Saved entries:
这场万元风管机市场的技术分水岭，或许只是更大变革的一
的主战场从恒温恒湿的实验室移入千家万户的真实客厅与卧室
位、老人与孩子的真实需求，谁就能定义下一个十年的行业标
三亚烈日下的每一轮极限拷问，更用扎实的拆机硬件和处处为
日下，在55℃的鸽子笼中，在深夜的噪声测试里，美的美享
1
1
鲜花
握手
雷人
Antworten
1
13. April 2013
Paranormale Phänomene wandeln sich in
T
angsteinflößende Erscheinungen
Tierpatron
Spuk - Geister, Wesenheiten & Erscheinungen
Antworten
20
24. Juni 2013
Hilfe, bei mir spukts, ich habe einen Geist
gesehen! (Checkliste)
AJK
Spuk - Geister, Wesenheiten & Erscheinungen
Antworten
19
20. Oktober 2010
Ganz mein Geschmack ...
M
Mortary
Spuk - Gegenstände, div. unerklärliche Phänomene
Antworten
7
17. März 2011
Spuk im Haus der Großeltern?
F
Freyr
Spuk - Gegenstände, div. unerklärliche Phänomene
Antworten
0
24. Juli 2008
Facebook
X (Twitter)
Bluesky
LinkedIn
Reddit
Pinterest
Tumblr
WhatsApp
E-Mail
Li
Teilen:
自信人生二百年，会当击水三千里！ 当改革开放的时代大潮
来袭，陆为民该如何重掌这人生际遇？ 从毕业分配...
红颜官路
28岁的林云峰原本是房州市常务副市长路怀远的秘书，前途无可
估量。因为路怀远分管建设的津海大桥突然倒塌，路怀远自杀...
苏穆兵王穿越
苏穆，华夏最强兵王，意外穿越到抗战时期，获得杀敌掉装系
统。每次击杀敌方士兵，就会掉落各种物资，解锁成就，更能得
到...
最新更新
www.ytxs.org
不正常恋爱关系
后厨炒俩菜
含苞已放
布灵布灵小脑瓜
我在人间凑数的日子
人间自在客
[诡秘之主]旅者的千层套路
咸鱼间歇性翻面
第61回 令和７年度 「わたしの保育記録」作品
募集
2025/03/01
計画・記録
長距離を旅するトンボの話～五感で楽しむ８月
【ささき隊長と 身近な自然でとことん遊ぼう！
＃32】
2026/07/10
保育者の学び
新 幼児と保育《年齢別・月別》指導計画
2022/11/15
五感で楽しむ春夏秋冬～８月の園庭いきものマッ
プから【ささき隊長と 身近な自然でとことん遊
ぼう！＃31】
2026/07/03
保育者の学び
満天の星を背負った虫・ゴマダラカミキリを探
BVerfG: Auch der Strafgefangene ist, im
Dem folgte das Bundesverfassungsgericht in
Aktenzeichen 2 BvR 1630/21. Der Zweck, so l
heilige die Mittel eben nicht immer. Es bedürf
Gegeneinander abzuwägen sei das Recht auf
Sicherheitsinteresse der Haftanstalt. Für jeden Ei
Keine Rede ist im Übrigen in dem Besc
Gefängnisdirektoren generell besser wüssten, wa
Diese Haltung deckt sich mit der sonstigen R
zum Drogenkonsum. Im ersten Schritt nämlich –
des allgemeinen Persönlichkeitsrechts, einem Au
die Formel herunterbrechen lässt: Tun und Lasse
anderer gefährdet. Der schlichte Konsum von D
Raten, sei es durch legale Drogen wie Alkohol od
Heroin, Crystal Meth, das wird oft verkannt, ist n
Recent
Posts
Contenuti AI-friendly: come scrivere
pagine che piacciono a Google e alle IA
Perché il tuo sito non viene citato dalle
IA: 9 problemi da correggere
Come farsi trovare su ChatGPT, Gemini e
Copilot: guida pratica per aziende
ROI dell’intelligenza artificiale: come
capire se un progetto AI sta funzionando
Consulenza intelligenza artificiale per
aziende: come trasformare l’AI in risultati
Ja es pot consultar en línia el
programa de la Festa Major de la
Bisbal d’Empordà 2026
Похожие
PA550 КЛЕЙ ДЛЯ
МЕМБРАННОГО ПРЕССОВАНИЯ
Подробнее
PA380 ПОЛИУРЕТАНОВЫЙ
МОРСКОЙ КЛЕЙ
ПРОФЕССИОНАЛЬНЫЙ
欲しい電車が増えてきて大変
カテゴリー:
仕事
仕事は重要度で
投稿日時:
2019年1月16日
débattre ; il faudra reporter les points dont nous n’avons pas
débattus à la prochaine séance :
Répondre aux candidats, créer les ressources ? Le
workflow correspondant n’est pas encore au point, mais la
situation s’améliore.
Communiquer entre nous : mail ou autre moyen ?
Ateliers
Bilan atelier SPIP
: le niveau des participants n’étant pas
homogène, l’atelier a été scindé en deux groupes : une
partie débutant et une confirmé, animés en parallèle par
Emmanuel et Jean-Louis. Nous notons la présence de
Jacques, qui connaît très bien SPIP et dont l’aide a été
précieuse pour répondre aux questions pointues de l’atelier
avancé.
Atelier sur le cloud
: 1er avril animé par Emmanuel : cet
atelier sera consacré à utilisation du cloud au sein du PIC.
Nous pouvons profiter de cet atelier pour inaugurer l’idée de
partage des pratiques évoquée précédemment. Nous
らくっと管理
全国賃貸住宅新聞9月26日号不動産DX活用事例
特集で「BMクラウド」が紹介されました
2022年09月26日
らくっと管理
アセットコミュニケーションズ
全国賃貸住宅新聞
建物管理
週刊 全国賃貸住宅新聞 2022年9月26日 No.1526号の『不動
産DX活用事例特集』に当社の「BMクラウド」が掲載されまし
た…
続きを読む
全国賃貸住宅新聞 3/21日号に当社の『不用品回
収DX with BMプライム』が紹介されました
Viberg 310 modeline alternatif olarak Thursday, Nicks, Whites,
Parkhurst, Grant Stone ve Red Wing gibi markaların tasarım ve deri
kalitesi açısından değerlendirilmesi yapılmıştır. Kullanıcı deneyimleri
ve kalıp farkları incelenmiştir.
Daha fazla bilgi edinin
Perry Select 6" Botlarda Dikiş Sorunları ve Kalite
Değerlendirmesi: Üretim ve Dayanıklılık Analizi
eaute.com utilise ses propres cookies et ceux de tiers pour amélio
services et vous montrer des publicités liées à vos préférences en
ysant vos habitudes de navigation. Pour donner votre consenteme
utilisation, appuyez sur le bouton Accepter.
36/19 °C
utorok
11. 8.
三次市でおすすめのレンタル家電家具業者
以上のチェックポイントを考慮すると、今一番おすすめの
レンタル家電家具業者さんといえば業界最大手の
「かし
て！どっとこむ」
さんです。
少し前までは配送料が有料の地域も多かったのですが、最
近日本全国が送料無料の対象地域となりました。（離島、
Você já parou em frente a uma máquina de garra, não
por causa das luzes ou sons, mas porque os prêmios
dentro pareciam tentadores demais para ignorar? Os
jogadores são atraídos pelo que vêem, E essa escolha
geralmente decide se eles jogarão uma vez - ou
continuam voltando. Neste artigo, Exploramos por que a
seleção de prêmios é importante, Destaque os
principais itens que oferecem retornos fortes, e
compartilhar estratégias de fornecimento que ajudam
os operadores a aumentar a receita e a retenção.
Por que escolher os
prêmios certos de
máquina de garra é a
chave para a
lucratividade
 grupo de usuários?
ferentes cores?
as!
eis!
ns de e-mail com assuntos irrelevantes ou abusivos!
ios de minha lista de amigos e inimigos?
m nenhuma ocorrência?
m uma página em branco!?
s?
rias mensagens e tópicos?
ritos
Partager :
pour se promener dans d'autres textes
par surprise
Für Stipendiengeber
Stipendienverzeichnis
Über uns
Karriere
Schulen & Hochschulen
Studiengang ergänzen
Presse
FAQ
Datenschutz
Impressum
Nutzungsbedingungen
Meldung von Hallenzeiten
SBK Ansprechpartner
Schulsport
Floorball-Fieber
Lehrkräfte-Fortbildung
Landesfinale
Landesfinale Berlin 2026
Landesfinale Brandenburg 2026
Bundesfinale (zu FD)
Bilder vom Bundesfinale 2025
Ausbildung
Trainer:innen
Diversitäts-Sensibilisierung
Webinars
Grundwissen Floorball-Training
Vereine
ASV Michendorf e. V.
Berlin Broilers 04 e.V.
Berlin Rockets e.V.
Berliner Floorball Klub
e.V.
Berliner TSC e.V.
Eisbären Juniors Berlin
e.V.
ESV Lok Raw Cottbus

**Exercise directions**
Of all the entries above, output exactly the lines between the one holding "三次市でおすすめのレンタル家電家具業者" and the one holding "seleção de prêmios é importante, Destaque os", inclusive.

**Task output**
三次市でおすすめのレンタル家電家具業者
以上のチェックポイントを考慮すると、今一番おすすめの
レンタル家電家具業者さんといえば業界最大手の
「かし
て！どっとこむ」
さんです。
少し前までは配送料が有料の地域も多かったのですが、最
近日本全国が送料無料の対象地域となりました。（離島、
Você já parou em frente a uma máquina de garra, não
por causa das luzes ou sons, mas porque os prêmios
dentro pareciam tentadores demais para ignorar? Os
jogadores são atraídos pelo que vêem, E essa escolha
geralmente decide se eles jogarão uma vez - ou
continuam voltando. Neste artigo, Exploramos por que a
seleção de prêmios é importante, Destaque os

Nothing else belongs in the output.